Die Sporternährung ist dem Rest der Ernährung häufig voraus. Was die Sportlerin schneller, den Sportler stärker macht, tut auch den Normalsterblichen gut. Trends in der Sporternährung sind ein Blick in die Zukunft.

Bananen und Sportgewichte
Bildlegende: Bei der Sporternährung geht es darum, mit der Ernährung die Leistungsfähigkeit zu verbessern. Colourbox

«Die aktuellen Sporternährungstrends knüpfen an die Themen an, die sich in letzter Zeit herauskristallisiert haben», sagt Joëlle Flück, Sport- und Ernährungswissenschaftlerin und Geschäftsführerin der Swiss Sport Nutrition Society SSNS. «Die Zukunft weist in Richtung personifizierte Ernährung.»

Trend 1: Nachhaltigkeit

Das Protein als Muskelbaustein ist ein wichtiges Element in der Sporternährung. Im Leistungssport gelten die tierischen Proteine als die effizientesten Proteine. Ökologisch und ethisch gesehen, macht es aber Sinn, auf pflanzliche Proteine umzusteigen.

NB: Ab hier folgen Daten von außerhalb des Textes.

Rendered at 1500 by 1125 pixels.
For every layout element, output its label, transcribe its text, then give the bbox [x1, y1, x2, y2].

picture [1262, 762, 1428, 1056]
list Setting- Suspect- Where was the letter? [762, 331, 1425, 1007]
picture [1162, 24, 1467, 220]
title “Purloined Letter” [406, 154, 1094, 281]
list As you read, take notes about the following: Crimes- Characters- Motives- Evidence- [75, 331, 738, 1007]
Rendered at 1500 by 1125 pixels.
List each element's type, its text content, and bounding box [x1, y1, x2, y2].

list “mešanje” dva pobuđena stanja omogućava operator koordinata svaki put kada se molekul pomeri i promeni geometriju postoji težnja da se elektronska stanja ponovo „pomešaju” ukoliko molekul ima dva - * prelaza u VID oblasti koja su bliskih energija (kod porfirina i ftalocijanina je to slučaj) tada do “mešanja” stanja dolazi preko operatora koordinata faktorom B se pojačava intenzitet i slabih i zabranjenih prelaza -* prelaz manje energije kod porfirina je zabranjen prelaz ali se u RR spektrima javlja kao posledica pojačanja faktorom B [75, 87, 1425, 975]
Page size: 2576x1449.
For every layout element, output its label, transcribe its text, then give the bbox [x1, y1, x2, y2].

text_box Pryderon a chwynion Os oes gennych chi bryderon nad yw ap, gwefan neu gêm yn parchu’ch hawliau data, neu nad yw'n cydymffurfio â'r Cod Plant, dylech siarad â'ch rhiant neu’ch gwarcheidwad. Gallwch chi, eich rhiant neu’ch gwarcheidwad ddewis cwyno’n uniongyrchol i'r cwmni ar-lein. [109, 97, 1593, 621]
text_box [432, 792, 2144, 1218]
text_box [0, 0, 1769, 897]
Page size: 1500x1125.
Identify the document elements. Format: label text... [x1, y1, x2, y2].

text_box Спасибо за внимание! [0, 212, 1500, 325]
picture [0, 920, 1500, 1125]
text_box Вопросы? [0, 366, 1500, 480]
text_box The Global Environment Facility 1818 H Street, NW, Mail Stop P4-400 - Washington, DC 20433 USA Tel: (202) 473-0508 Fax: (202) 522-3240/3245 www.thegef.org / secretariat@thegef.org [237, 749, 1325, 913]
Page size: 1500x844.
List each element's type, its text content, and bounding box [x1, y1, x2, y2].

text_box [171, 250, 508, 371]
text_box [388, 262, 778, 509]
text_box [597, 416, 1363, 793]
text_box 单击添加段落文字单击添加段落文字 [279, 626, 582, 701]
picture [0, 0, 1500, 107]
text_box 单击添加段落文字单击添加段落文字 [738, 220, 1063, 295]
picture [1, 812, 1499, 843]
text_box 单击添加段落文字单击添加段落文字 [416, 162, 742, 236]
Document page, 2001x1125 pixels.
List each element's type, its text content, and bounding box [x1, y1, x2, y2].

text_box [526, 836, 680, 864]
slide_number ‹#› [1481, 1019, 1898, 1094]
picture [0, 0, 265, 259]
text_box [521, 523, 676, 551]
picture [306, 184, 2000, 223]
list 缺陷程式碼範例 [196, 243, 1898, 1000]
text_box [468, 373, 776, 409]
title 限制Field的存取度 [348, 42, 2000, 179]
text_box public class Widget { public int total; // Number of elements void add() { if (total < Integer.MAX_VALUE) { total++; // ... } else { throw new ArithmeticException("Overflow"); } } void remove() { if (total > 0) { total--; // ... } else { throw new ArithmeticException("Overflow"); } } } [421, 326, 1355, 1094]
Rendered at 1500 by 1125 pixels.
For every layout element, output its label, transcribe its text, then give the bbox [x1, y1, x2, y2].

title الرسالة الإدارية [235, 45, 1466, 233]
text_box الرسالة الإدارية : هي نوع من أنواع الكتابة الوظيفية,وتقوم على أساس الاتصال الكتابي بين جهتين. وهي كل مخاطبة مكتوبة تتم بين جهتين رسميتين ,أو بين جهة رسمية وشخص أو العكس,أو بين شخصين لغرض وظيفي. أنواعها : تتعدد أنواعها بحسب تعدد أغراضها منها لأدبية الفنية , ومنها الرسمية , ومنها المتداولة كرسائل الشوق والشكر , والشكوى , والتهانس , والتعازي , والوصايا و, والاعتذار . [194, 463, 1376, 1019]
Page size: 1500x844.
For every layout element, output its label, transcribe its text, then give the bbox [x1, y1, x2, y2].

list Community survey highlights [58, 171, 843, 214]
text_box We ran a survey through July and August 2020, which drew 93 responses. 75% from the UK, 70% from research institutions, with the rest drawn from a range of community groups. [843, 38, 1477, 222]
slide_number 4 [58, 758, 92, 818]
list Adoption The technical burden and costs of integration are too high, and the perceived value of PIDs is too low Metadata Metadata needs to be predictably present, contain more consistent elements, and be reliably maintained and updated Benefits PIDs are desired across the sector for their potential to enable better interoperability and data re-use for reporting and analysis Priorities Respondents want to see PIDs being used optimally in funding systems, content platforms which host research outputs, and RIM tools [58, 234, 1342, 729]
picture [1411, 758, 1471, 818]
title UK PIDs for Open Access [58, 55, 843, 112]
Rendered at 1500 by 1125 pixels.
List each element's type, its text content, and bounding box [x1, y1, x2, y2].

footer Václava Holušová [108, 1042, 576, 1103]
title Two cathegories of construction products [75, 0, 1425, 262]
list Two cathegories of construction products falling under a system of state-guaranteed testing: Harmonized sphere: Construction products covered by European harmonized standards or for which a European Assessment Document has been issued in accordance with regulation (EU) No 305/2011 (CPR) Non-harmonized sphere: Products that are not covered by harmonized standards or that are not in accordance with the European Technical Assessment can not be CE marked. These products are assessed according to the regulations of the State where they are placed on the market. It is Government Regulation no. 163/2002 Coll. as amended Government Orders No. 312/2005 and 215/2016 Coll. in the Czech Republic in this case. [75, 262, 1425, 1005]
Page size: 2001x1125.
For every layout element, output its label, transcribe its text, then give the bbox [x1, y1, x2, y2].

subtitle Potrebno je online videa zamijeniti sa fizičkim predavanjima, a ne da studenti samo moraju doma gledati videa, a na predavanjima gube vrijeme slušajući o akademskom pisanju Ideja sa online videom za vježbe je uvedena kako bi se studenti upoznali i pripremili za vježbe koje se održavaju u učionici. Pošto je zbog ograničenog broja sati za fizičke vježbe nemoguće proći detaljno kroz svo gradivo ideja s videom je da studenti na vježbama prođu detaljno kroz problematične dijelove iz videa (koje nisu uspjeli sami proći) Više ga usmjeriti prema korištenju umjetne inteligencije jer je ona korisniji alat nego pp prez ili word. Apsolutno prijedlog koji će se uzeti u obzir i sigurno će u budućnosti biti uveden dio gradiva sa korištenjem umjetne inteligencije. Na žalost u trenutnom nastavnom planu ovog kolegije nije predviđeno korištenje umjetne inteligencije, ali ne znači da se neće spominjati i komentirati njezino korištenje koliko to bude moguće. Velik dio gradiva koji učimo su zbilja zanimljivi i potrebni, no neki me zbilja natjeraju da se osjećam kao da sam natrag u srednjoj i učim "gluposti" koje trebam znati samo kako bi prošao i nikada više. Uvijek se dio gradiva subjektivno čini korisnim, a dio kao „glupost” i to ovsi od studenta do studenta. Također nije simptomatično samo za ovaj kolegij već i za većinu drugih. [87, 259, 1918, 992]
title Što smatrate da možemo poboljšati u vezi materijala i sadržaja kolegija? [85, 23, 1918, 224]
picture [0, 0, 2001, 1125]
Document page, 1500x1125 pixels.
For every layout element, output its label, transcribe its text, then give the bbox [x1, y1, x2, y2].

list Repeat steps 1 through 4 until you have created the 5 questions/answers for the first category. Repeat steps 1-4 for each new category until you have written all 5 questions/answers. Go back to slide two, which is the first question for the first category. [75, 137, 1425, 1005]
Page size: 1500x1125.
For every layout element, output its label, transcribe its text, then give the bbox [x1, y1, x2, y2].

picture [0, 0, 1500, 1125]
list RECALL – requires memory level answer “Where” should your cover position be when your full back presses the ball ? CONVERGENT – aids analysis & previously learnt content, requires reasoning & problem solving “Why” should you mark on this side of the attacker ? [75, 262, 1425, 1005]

In der Sporternährung stellt sich nun die Frage: Wie kann man nachhaltige, pflanzliche Proteinprodukte produzieren, die gleich effizient sind wie zum Beispiel die Molke? Joëlle Flück fügt an: «Die Normalsportlerin oder der Normalsportler erzielt mit pflanzlichen Proteinen einen gleichen oder ähnlichen Effekt.»

Trend 2: «Low carb» versus «high carb»

Kohlenhydrate sind die schnellsten Energielieferanten für unseren Körper. Deshalb gehören sie für Sportlerinnen und Sportler dazu. Auf den ersten Blick erstaunt es, dass «low carb», also eine Ernährung mit wenigen Kohlenhydraten dafür viel Protein und Fett, ein Trend in der Sporternährung ist.

Auf den zweiten Blick kann «low carb» während einer Trainingsphase aber durchaus Sinn machen, sagt Joëlle Flück: «Die Idee ist, dass man im Training übt, effizient Energie aus den langsameren Fettreserven zu ziehen.»

Trend 3: Supplemente

Der Trend der Supplemente ebbt schon nur deswegen nicht so schnell ab, weil der Markt gross ist. Mit Supplementen ergänzt die Sportlerin, der Sportler die normale Ernährung mit zusätzlichen Stoffen, die eine gewisse Auswirkungen auf den Körper haben sollen.

«Ob Supplemente Sinn machen oder nicht, muss im Leistungssport aber auch in der normalen Ernährung individuell beantwortet werden.»

Weitere Trends

Wie beeinflusst das Mikrobiom, die bakterielle Besiedelung des Darms, die Gesundheit und die Leistungsfähigkeit? Welche Vielfalt der Mikroorganismen ist ideal? Wie spielt die Genetik mit der Leistungsfähigkeit zusammen? Solche Fragen werden in Zukunft die Sporternährung beschäftigen.